A longer-term update from the MURANO trial showed [that patients who received] venetoclax and rituximab [Rituxan] had very good outcomes, even at longer follow-up, compared with bendamustine and rituximab. That remains my go-to for a patient who is treated with ibrutinib or any BTK inhibitor in the frontline setting.

What do we do for patients who have already been exposed to venetoclax? This is something that hasn’t happened yet but is going to start happening more and more. Patients will have gotten frontline venetoclax and obinutuzumab, relapsed, received a BTK inhibitor, and relapsed again. At that point, what do we do?

Some data presented by Anthony Mato, MD, MSCE [of Memorial Sloan Kettering Cancer Center] at the 2019 ASH Annual Meeting & Exposition [showed] that PI3K [inhibitors] are not very efficacious [in the] scenario [of patients previously exposed to venetoclax]. Whether or not those patients should be considered for clinical trials, allogeneic stem cell transplant, or CAR T-cell therapy trials [is yet to be determined]. Now, PI3K [inhibitors] are the FDA-approved options for such patients.
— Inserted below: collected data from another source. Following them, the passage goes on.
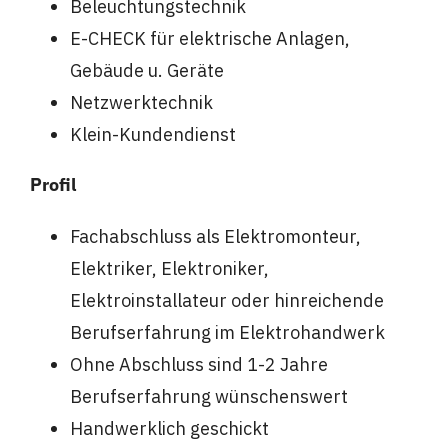
Beleuchtungstechnik
E-CHECK für elektrische Anlagen,
Gebäude u. Geräte
Netzwerktechnik
Klein-Kundendienst
Profil
Fachabschluss als Elektromonteur,
Elektriker, Elektroniker,
Elektroinstallateur oder hinreichende
Berufserfahrung im Elektrohandwerk
Ohne Abschluss sind 1-2 Jahre
Berufserfahrung wünschenswert
Handwerklich geschickt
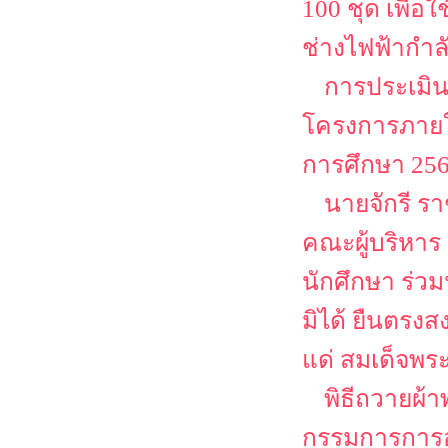
100 ชุด เพื่
ช่างไฟฟ้ากำล
การประเมิน
โครงการภายใต
การศึกษา 25
นายจักรี ร
คณะผู้บริหาร
นักศึกษา ร่ว
มิได้ ยืนตรงส
แด่ สมเด็จพระ
พิธีถวายผ
กรรมการการอา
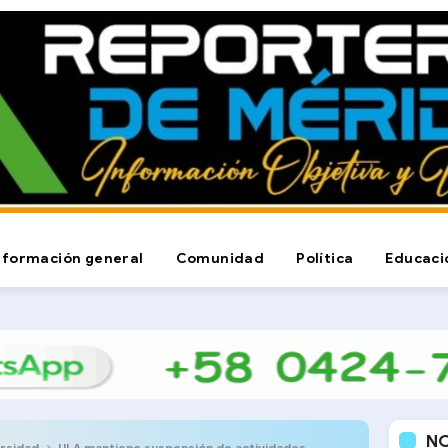
nformación general
Comunidad
Política
Educaci
N
rsidad
ULA mantiene suspensión de actividades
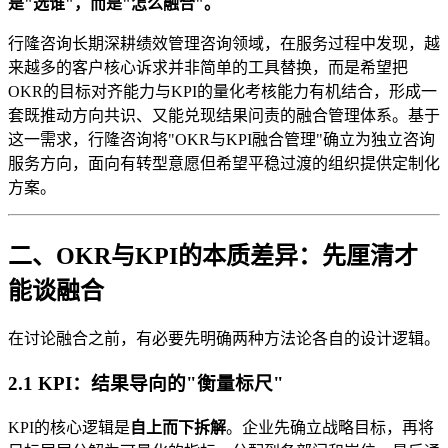
是"选谁"，而是"怎么融合"。
行隆咨询长期深耕绩效管理咨询领域，在服务过程中发现，越
来越多的客户核心诉求并非简单的工具替换，而是希望把
OKR的目标对齐能力与KPI的量化考核能力有机结合，形成一
套既推动方向共识、又能兑现结果问责的融合管理体系。基于
这一需求，行隆咨询将"OKR与KPI融合管理"确立为独立咨询
服务方向，面向有转型意愿但希望平稳过渡的组织提供定制化
方案。
二、OKR与KPI的本质差异：先厘清才
能谈融合
在讨论融合之前，有必要先明确两种方法论各自的设计逻辑。
2.1 KPI：结果导向的"衡量标尺"
KPI的核心逻辑是
自上而下拆解
。企业先确立战略目标，再将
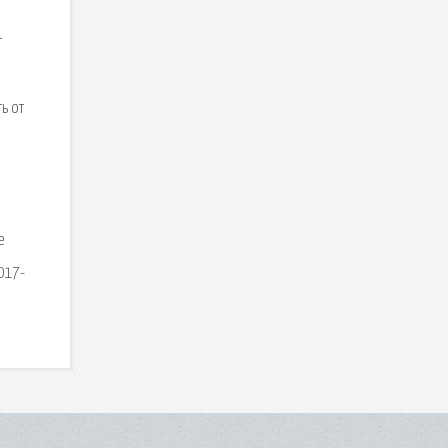
т
ь от
е
017-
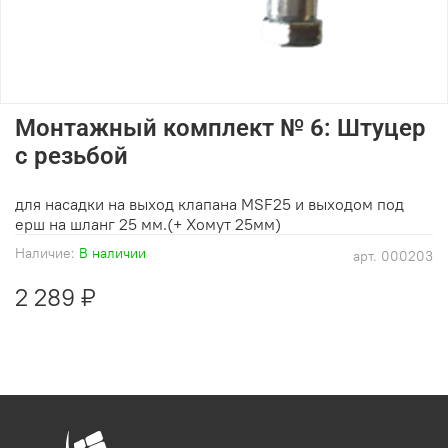
Монтажный комплект № 6: Штуцер
c резьбой
для насадки на выход клапана MSF25 и выходом под
ерш на шланг 25 мм.(+ Хомут 25мм)
Наличие:
В наличии
арт.
000203
2 289 ₽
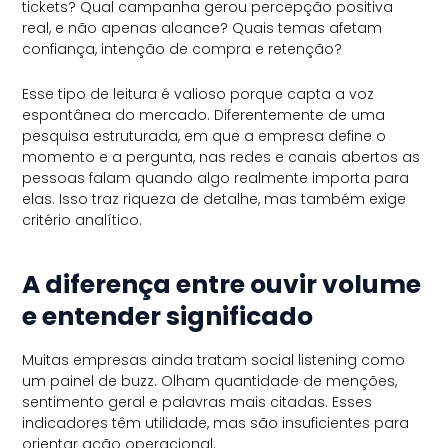
tickets? Qual campanha gerou percepção positiva
real, e não apenas alcance? Quais temas afetam
confiança, intenção de compra e retenção?
Esse tipo de leitura é valioso porque capta a voz
espontânea do mercado. Diferentemente de uma
pesquisa estruturada, em que a empresa define o
momento e a pergunta, nas redes e canais abertos as
pessoas falam quando algo realmente importa para
elas. Isso traz riqueza de detalhe, mas também exige
critério analítico.
A diferença entre ouvir volume
e entender significado
Muitas empresas ainda tratam social listening como
um painel de buzz. Olham quantidade de menções,
sentimento geral e palavras mais citadas. Esses
indicadores têm utilidade, mas são insuficientes para
orientar ação operacional.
Even though, in an academic setting, I would try to steer patients toward a clinical trial, many patients in the community setting will go on PI3K inhibitors in the third-line setting.

What ongoing efforts are in development that have the potential to address current challenges?
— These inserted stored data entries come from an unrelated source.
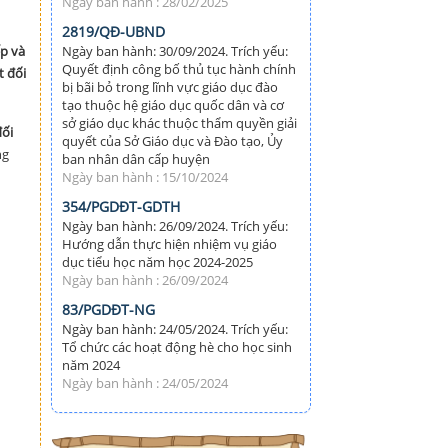
Ngày ban hành : 28/02/2025
2819/QĐ-UBND
ếp và
Ngày ban hành: 30/09/2024. Trích yếu:
Quyết định công bố thủ tục hành chính
t đối
bị bãi bỏ trong lĩnh vực giáo dục đào
tạo thuộc hệ giáo dục quốc dân và cơ
sở giáo dục khác thuộc thẩm quyền giải
đối
quyết của Sở Giáo dục và Đào tạo, Ủy
ng
ban nhân dân cấp huyện
Ngày ban hành : 15/10/2024
354/PGDĐT-GDTH
Ngày ban hành: 26/09/2024. Trích yếu:
Hướng dẫn thực hiện nhiệm vụ giáo
dục tiểu học năm học 2024-2025
Ngày ban hành : 26/09/2024
83/PGDĐT-NG
Ngày ban hành: 24/05/2024. Trích yếu:
Tổ chức các hoạt động hè cho học sinh
năm 2024
Ngày ban hành : 24/05/2024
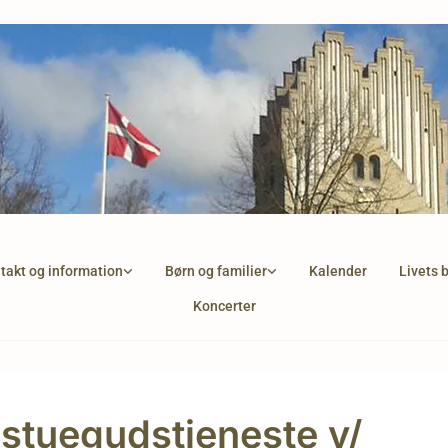
takt og information
Børn og familier
Kalender
Livets 
Koncerter
stuegudstjeneste v/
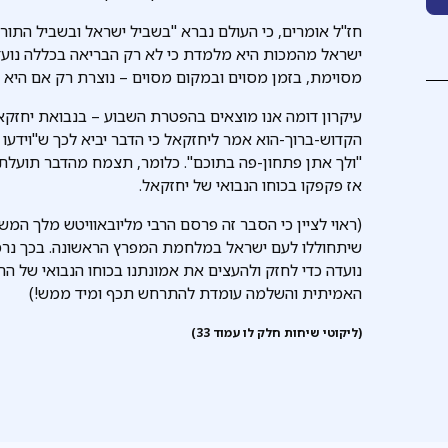
חז"ל אומרים, כי העולם נברא "בשביל ישראל ובשביל התו
ישראל מהמכות היא מלמדת כי לא רק הבריאה בכללה נועד
מסוימת, בזמן מסוים ובמקום מסוים – נוצרת רק אם היא מ
עיקרון דומה אנו מוצאים בהפטרת השבוע – בנבואת יחזקאל
הקדוש-ברוך-הוא אמר ליחזקאל כי הדבר יביא לכך ש"וידעו כל
"ולך אתן פתחון-פה בתוכם". כלומר, תצמח מהדבר תועל
אז פקפקו בכוחו הנבואי של יחזקאל.
(ראוי לציין כי הסבר זה פרסם הרבי מליובאוויטש מלך המ
שיתחוללו לעם ישראל במלחמת המפרץ הראשונה. בכך נרמ
נועדה כדי לחזק ולהעצים את אמונתנו בכוחו הנבואי של הרבי
האמיתית והשלמה עומדת להתרחש תכף ומיד ממש!)
(ליקוטי שיחות חלק לו עמוד 33)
The biggest challenge now is that CLL is an incurable malignancy. The real hope is that with some of these trends, such as triplets being introduced to the frontline setting or cellular therapy, we may start curing a lot of these patients.

The cost issue I mentioned earlier with ibrutinib in the frontline setting is really predicated on the fact that ibrutinib and acalabrutinib [Calquence; are given indefinitely]. Patients are on those medications for the long run. Obviously, the months and years of cost is associated with the lack of cost effectiveness. If we can come up with schemas that are [time limited], such as venetoclax, ibrutinib, and obinutuzumab given in the frontline setting for 6 months, that [would be beneficial]. Yes, they are expensive, but it will not be a long-term cost. That is the most exciting part of the CLL field coming up; we may actually start curing some of these patients with triplet or alternative therapies.
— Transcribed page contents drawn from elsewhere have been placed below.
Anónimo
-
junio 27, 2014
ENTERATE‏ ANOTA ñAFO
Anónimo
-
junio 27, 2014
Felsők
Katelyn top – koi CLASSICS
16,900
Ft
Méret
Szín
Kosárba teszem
Are there specific research efforts underway that you’d like to highlight?

Being at Penn Medicine, I can speak to our own [research] first. We have 2 clinical trials open for patients with CLL. One is using a novel BTK inhibitor called LOXO-305. That medication was specifically designed to [overcome] BTK inhibitor resistance and appears to be effective in patients who have previously been exposed to and progressed on a BTK inhibitor. That is definitely an exciting option. We are actively accruing for that.

We also have a trial that is coming very soon. I don’t think it is yet open because things have obviously been put on hold because of the novel coronavirus disease 2019. The study is evaluating ibrutinib as a lead into CAR T-cell therapy.

CAR T-cell therapy is obviously very exciting across the board as a very effective and potentially curative strategy. The [toxicity] can be somewhat concerning at times, but it is something that we are very excited about. [CAR T-cell therapy] is likely going to be coming for CLL in the next couple of years.

There are other trials around the country using various strategies [beyond] combinations. One of our satellite centers has a trial [open] looking at a novel triplet regimen in the up-front setting. That’s also very exciting because it is another potentially curative therapy, although we don’t really know yet. Other combinations around the country are also being looked at pretty seriously.